Фрагмент документа:
◇ ◇ ◇ ◇ ◇

Стили мышления изменяются, развиваются или закостеневают в результате вращения идей в кругу соответствующих сообществ и действия особых социологических сил. Я не думаю, чтобы главной причиной общности стиля в рамках сообщества было сознательное следование ему. Как правило, участник сообщества просто не способен мыслить иначе, чем его окружение, не способен иначе видеть, использовать другие понятия и образы, нежели те люди, с которыми он живет. Он враждебно настраивается ко всему чуждому. Лишь очень медленно, вместе с переменами общественной жизни изменяется его стиль. Исключительные творческие индивиды — или, быть может, творческие моменты — это уже другая проблема.

Биликевич полагает, что исследование влияния среды на науку должны быть направлены на то, чтобы устранить эти влияния на познавательные процессы. Но как же так? Исходная ситуация каждого познания задана именно средой, ее историей и актуальным состоянием. Откуда же возьмутся познавательные процессы, если не возникнут новые ситуации, новые понятия и новые проблемы, которые всегда лишь в ходе коллективной жизни вызываются к жизни? Я думаю, что Биликевич под средой понимает в данном случае профанов, общую человеческую среду, а не особую среду совместно работающих специалистов. Однако я не согласился бы даже с потерей стимулов и влияний со стороны профанов. Или мы должны вернуться в башню из слоновой кости, к языку, отчужденному от жизни, напустить на себя замкнутый таинственный вид средневекового ученого-отшельника? Как бы выглядела наука без понятий стандарта, буфера, уровня, резерва, вклада depot, центра, регуляции и множества других понятий, взятых в современной жизни, на улице, в магазине, в сутолоке ежедневных перемещений? Разве мог бы отшельник, располагающий только древними книжками, создать хотя бы одно из них? Сомнительно, чтобы Шредингер отказался от тех элементов современной физики, которые он выделяет как связанные с современным искусством и современным образом жизни. Одно дело чуждый импульс, другое дело плодотворное, необходимое влияние среды. Изолированный исследователь без воздействующих на него сил окружающей среды и без влияния эволюции этой среды был бы слеп и бездумен. Устранить влияние окружающей среды — значит, по меньшей мере, затормозить познавательные процессы.

По мнению Биликевича, впрочем совпадающему с общественным мнением, принципиальная разница между наукой и искусством заключается в том, что искусство творит свободно, тогда как наука лишь «отображает» нечто существующее независимо, как бы срисовывает природу при помощи предложений. Скажем точнее — однозначно отображает ее с помощью системы знаков.

◇ ◇ ◇ ◇ ◇

(Сохранённые записи данных)
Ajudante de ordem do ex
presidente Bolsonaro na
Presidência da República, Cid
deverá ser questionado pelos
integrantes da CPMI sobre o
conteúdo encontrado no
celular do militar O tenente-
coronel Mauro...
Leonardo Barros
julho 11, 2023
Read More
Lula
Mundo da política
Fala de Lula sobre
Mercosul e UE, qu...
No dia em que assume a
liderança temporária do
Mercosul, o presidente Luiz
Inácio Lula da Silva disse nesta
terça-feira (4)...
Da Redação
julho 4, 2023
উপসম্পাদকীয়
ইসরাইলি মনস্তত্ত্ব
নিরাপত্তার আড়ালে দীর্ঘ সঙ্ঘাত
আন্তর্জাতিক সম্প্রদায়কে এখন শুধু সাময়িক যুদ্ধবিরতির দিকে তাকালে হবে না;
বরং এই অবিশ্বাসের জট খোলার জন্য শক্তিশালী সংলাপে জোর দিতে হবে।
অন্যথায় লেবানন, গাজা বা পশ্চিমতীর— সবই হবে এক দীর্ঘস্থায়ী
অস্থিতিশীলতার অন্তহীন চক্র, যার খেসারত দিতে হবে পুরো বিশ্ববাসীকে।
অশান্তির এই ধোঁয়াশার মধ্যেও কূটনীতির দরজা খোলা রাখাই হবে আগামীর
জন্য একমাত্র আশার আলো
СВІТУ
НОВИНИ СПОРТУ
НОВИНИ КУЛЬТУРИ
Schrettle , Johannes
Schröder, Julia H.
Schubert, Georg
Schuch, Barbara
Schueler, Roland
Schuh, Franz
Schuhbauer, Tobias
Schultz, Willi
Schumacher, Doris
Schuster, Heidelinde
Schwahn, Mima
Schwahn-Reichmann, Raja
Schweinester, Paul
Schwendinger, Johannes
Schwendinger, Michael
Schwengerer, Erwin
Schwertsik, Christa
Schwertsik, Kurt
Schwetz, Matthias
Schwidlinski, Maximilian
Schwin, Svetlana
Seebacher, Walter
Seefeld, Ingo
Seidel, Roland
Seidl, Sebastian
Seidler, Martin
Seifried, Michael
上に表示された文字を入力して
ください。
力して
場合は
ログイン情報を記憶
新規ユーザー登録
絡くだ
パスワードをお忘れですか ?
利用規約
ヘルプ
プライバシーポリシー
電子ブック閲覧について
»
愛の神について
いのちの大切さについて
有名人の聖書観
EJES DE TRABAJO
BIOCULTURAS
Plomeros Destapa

◇ ◇ ◇ ◇ ◇

Ваши задания:
[1] К чему, согласно фрагменту о стилях мышления, приведёт устранение влияния окружающей среды?
[2] Продолжите фрагмент о стилях мышления после его последнего предложения.
Эти записи здесь никакой роли не играют.

Список ответов:
[1] По меньшей мере к торможению познавательных процессов.

[2]
Однако это различие является лишь мнимым или, скорее, является только количественным различием. Художник передает свои переживания в определенном материале, соответствующем традиции, используя, как правило, традиционные методы. Его индивидуальная свобода сильно ограничена: если он переходит определенные границы, то исчезает и произведение искусства. Исследователь также передает свои переживания, однако его методы и материал еще более связаны с особой (научной) традицией. Используемые им знаки (понятия, слова, предложения) и способ их употребления более точно определены, более зависимы от коллектива, более социальны и более традиционны, нежели знаки художника. Если назвать количество связей между членами коллектива «социальной плотностью» последнего, то различие между коллективом людей искусства и коллективом людей науки можно просто понять как различие по этой плотности: коллектив науки обладает большей плотностью, нежели коллектив искусства. Сопротивление, которое тормозит исследователя в его свободном творчестве, эта «твердая почва реальности», которую он ощущает в своей работе, вытекает именно из этой плотности. Чем более высокое положение занимает то или иное исследовательское учреждение, чем меньше вокруг него коллективов, тем в большей степени творчество его сотрудников похоже на художественное творчество. Научное творчество, конечно, никогда не бывает индивидуально-свободным, поскольку всегда соотносится с другими областями науки, требует воспитания и образования, т. е. связано с историей науки.

Итак, не нужно метафизики, чтобы отличить миф от научного взгляда на вещи: коллективный характер научного стиля мышления и непрерывность его исторического развития практически детерминируют результаты познания исчерпывающим образом.

Однако не в этом состоит наиболее важный вывод из теории стилей мышления. В конечном счете, само по себе не так уж и важно, понимаем ли мы процесс прогрессивного развития науки как развитие стиля мышления или же как приближение к «объективной действительности». В самом деле, наблюдения показывают, что специалисты все меньше связывают себя с концепцией «вещи самой по себе», потому что чем более они углубляются в свои исследования, тем дальше они от «вещи» и тем ближе к «методу»; чем дальше в лес, тем меньше деревьев и тем больше лесорубов. Тем не менее «вещь сама по себе» как недостижимый идеал не мешает специальной познавательной деятельности. Гораздо более важны другие полезные качества теории стилей мышления. Прежде всего, это возможность сравнительной теории познания, во-вторых — возможность исследования самого исторического развития мышления. Уже этого достаточно, чтобы заняться этой теорией. Я совершенно согласен с Биликевичем, что такие исследования требуют сотрудничества специалистов во многих областях.

Т. Биликевич ОТВЕТ НА РЕПЛИКУ ЛЮДВИКА ФЛЕКА

Чтобы наша дискуссия не проходила по принципу «брито-стрижено», что угрожает любой дискуссии, если точки зрения слишком далеки одна от другой, я ограничусь несколькими краткими возражениями.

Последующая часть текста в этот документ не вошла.